> Instructions for the task
Return each entry below word for word, leaving out any image.

> Material for this exercise
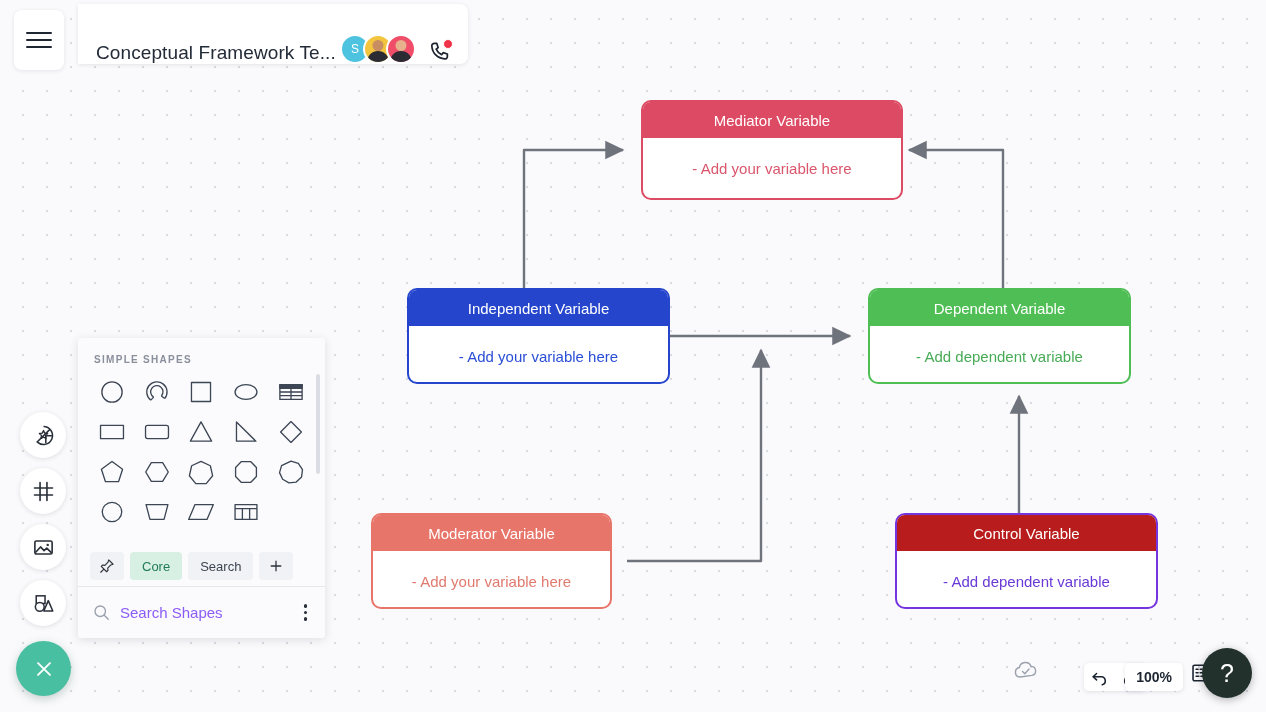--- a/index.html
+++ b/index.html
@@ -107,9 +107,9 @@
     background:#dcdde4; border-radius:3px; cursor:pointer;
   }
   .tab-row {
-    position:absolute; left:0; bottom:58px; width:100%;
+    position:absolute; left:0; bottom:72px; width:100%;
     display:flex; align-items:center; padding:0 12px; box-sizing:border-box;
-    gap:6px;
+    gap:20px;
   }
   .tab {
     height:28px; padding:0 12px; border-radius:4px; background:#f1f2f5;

> Answer
--- a/index.html
+++ b/index.html
@@ -107,9 +107,9 @@
     background:#dcdde4; border-radius:3px; cursor:pointer;
   }
   .tab-row {
-    position:absolute; left:0; bottom:58px; width:100%;
+    position:absolute; left:0; bottom:72px; width:100%;
     display:flex; align-items:center; padding:0 12px; box-sizing:border-box;
-    gap:6px;
+    gap:20px;
   }
   .tab {
     height:28px; padding:0 12px; border-radius:4px; background:#f1f2f5;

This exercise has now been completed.